On the 8 version, the "...done." output can be suppressed by passing the -q flag:

[root@localhost ~]# rpm -q rabbitmq-server
rabbitmq-server-3.3.5-34.el7ost.noarch
[root@localhost ~]# rhos-release -L
Installed repositories (rhel-7.6):
  8
  ceph-1.3
  ceph-osd-1.3
  rhel-7.6
[root@localhost ~]# rabbitmqctl eval -q 'testing.'
testing
[root@localhost ~]#

So we must update the resource agent to always use -q for eval.

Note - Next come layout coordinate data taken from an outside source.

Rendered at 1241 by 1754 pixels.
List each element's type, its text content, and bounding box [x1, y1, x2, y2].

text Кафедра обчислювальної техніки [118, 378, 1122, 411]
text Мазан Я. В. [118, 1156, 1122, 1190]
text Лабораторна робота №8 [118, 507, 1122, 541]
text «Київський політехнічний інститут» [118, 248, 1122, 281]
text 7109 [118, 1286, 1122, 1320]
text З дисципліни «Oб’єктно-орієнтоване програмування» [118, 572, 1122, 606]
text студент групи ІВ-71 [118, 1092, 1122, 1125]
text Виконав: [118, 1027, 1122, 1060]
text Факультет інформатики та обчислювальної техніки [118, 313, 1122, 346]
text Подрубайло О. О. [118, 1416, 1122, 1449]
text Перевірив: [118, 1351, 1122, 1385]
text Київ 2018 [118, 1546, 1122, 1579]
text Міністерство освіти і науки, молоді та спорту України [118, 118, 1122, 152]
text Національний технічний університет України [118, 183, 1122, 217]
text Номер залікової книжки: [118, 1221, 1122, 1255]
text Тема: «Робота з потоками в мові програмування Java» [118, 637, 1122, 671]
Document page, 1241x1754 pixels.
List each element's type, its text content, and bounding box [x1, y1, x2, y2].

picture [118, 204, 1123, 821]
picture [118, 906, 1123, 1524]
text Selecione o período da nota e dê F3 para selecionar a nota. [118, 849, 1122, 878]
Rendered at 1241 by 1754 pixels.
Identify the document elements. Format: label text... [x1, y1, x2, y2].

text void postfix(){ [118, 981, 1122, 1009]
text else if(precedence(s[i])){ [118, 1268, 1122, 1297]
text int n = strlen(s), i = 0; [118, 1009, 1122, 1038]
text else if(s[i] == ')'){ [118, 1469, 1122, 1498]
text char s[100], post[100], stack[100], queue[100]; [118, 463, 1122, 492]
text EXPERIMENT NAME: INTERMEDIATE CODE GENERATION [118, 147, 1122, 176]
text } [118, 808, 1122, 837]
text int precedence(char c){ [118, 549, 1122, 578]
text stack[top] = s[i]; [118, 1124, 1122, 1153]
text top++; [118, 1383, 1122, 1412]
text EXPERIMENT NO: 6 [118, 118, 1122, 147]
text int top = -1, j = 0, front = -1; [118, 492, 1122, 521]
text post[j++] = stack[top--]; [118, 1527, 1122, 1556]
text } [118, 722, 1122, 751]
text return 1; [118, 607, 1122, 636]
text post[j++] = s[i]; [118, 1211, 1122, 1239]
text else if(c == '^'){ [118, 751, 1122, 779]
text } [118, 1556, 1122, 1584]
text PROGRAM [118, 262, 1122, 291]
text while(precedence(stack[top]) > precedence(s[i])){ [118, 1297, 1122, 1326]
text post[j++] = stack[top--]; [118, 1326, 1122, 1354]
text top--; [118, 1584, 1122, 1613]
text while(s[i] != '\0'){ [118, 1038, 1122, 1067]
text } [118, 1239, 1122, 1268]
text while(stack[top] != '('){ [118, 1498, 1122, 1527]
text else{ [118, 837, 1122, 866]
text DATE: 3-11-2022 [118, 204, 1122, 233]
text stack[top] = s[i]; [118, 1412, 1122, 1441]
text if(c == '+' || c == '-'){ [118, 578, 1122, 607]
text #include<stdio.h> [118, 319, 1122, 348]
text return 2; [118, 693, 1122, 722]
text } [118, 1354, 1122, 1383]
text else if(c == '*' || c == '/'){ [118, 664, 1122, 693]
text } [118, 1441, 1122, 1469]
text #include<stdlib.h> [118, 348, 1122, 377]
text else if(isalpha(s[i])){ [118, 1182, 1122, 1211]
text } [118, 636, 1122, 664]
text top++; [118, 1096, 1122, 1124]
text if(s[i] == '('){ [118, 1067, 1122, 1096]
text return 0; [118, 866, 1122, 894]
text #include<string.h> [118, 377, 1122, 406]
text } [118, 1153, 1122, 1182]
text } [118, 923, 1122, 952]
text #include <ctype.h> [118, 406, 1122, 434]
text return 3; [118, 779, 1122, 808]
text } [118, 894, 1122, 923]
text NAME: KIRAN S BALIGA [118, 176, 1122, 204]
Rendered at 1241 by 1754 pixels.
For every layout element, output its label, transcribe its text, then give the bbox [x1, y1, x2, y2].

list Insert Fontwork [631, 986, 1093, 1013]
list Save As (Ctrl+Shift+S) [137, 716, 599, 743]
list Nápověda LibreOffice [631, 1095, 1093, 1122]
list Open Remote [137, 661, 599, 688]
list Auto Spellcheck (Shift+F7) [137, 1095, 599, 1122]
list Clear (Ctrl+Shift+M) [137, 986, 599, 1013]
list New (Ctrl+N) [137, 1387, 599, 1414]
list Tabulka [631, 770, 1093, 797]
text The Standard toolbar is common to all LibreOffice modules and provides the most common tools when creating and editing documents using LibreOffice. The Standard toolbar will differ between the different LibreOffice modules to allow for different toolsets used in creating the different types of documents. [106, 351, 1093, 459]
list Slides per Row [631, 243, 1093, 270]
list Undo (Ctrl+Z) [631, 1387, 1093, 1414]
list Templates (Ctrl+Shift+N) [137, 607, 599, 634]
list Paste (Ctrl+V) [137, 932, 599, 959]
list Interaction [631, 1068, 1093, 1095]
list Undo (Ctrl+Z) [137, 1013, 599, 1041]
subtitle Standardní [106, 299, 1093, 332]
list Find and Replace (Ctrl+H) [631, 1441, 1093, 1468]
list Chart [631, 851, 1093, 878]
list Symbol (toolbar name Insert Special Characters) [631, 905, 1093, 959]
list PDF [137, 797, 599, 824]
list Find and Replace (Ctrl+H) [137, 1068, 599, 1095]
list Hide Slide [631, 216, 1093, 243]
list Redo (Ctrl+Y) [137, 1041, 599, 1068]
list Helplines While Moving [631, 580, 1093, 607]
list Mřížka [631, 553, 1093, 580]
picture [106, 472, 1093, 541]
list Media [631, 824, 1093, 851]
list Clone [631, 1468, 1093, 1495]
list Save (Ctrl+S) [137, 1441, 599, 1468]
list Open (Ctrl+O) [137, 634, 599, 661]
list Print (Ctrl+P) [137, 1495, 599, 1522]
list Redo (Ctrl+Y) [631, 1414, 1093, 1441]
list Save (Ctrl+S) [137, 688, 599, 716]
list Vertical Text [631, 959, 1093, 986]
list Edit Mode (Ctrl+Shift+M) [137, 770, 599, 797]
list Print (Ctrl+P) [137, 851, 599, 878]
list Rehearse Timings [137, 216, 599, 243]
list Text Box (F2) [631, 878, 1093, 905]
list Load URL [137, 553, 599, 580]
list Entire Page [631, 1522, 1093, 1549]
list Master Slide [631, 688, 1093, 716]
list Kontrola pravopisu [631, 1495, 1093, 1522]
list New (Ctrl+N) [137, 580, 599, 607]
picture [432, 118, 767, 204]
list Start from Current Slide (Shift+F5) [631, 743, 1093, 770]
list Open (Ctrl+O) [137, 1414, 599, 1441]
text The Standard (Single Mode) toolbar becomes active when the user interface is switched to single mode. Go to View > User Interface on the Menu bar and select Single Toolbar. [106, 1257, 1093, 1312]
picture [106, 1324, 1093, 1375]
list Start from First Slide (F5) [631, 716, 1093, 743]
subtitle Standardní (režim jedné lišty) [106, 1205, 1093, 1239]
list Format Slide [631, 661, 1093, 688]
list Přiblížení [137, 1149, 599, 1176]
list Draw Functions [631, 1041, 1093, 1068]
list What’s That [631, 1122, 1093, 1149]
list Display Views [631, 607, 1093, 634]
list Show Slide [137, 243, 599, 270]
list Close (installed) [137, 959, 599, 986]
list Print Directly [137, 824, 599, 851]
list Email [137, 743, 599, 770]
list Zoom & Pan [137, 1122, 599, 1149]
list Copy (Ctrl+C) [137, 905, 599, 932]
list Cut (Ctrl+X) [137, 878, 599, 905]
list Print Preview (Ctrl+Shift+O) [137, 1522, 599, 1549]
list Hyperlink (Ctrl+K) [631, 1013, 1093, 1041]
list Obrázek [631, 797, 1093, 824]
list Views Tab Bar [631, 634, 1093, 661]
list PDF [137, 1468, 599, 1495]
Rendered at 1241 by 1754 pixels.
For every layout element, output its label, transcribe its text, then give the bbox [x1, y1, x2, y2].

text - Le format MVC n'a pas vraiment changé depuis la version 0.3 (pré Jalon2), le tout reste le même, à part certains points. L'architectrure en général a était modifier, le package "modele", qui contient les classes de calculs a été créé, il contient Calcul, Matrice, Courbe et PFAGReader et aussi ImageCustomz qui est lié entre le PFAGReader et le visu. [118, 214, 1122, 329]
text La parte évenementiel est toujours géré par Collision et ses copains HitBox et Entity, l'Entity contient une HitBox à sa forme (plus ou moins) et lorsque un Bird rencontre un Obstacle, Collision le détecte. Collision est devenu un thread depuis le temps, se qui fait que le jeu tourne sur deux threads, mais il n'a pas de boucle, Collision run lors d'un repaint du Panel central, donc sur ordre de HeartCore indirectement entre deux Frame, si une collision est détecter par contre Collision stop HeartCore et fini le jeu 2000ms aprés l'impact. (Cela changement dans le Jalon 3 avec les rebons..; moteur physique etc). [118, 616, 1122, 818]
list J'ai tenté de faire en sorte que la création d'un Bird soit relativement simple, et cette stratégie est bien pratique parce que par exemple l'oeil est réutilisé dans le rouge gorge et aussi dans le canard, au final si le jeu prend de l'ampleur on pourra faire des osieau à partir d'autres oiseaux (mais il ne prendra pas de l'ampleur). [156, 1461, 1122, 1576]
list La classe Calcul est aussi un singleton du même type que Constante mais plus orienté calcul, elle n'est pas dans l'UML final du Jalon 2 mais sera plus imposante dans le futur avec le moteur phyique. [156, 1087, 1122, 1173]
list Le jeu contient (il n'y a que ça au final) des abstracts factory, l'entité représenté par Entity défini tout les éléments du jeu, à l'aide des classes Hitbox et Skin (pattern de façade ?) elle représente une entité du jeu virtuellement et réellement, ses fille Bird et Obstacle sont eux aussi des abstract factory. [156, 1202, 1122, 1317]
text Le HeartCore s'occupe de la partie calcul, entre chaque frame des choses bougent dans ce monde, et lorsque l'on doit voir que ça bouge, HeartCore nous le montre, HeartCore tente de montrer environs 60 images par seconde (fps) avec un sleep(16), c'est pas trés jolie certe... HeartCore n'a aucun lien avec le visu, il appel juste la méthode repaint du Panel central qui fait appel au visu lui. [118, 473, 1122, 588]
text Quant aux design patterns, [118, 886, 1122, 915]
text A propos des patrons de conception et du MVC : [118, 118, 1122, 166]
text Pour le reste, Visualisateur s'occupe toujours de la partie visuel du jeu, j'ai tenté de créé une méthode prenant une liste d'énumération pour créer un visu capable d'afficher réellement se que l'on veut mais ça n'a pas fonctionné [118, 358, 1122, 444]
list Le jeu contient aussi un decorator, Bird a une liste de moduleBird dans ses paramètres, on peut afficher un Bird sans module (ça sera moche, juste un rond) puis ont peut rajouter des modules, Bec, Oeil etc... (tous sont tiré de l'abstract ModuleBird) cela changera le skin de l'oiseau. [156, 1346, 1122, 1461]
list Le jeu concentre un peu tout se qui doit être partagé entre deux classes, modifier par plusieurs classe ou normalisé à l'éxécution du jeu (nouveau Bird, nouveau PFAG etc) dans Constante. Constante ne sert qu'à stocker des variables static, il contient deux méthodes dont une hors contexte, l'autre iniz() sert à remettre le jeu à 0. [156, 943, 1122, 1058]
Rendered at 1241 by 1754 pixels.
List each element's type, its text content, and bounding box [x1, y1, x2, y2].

Comment 21 RHEL Program Management 2021-03-15 07:32:30 UTC
After evaluating this issue, there are no plans to address it further or fix it in an upcoming release.  Therefore, it is being closed.  If plans change such that this issue will be fixed in an upcoming release, then the bug can be reopened.